The president is currently on vacation in Hawaii, but his plans for 2014 indicate he expects it to be quite a busy year.
“The bottom line is 2014 needs to be a year of action,” he said during a news conference in Hawaii.
In a few days Obama and Congress can finally bid farewell to 2013 – a year that saw an unsuccessful launch of the Affordable Care Act, the government shut down for 16 days, failed attempts to pass policies to reform gun control, proposals to overhaul the immigration system, and NSA leaks by Edward Snowden.
Preparing for 2014 means the president has a few important dates to keep in mind that will determine how much progress will be made.
Toward the end of January, Obama will deliver his State of the Union address but experts aren’t sure if a speech will restore America’s faith in Congress.

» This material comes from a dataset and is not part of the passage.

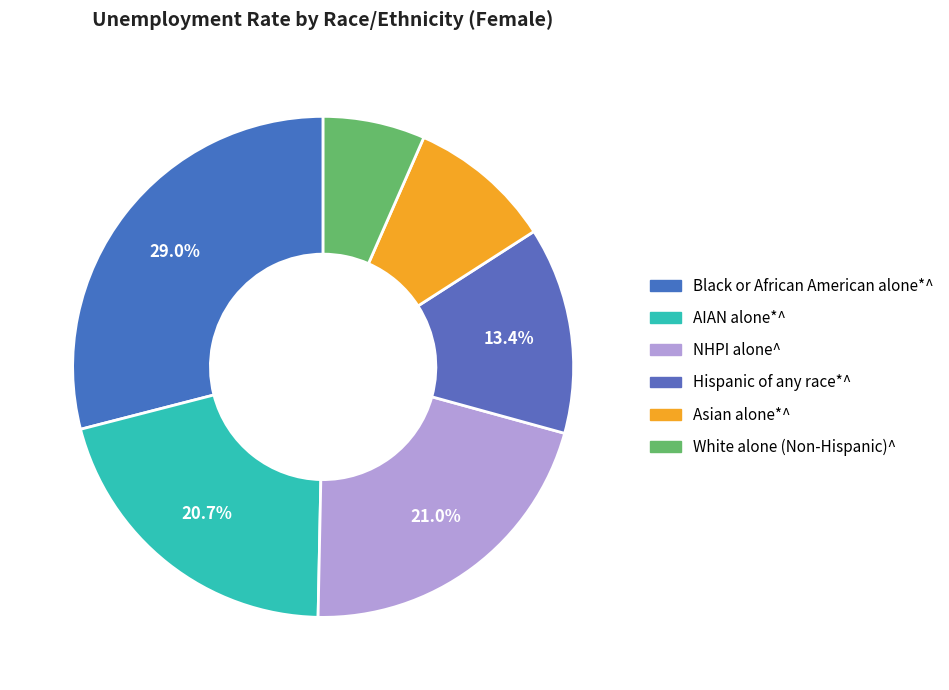

How many slices are in this pie chart?

6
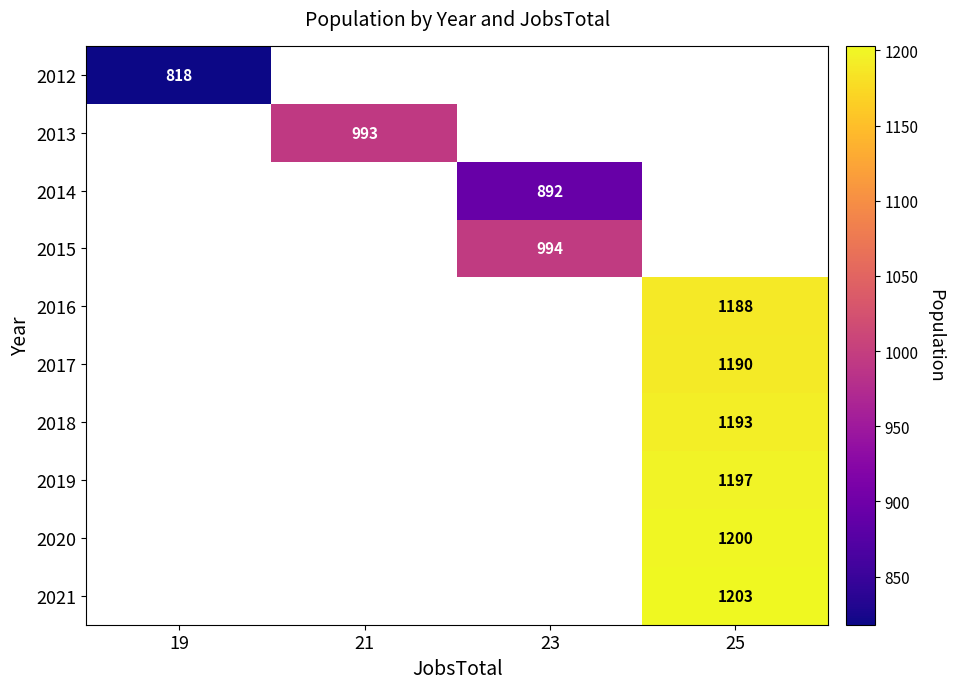

At how many categories does at least one series exceed 1071?

1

“The State of the Union address is obviously important; it gets the most attention from the news media and from citizens,” said Jeffrey Cohen, a political scientist at Fordham University. “People really have their minds made up and the people who don’t have their minds made up are fed up.”
Despite the divided Congress, the president will be expected to follow through on his call for action and address concerns over the development of nuclear weapons by Iran, and his promise to get U.S. soldiers out of Afghanistan.
Meanwhile, most Americans have a positive outlook on the upcoming year, although that is not a direct reflection of their views on political issues.
According to a poll by the Associated Press, 49 percent of Americans have positive expectations for 2014, while only 14 percent are expecting 2014 to be even worse than 2013. Another 34 percent of Americans feel 2014 won’t bring forth much change at all.
Those percentages changed, however, when Americans were asked about the world-at-large, rather than their own personal lives.
When comparing 2013 to 2012, Americans felt that this year was certainly a downgrade, with 30 percent saying the world-at-large was much worse this year than it was last year, and only 20 percent saying the world saw substantial improvements.